### EXERCISE
Extract each line from the entries below that has the string "statement" in it.

### INPUT DATA
· · ·

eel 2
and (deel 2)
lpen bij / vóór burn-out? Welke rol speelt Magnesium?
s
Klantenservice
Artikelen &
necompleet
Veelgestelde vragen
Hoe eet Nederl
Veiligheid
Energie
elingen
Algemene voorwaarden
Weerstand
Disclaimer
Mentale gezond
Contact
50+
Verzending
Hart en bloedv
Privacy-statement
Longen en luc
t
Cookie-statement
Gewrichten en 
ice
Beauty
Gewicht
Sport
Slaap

· · ·

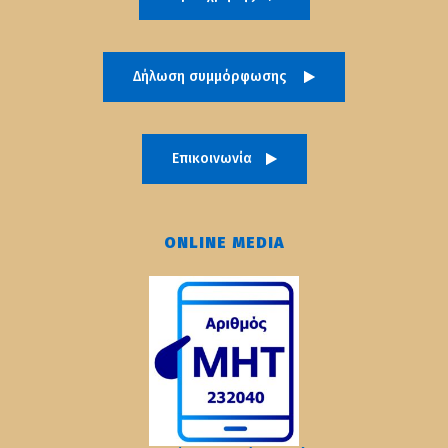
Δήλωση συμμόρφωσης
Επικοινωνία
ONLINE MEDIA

· · ·

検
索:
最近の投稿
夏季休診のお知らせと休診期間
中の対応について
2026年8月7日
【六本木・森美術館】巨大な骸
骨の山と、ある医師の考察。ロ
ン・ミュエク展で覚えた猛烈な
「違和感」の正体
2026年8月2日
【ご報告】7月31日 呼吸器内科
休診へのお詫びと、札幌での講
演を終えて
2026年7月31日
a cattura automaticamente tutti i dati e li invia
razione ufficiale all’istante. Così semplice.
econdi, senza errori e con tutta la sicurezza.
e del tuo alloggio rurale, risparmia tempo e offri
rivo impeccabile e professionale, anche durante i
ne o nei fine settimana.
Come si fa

· · ·

### RESPONSE TO THIS TASK
Privacy-statement
Cookie-statement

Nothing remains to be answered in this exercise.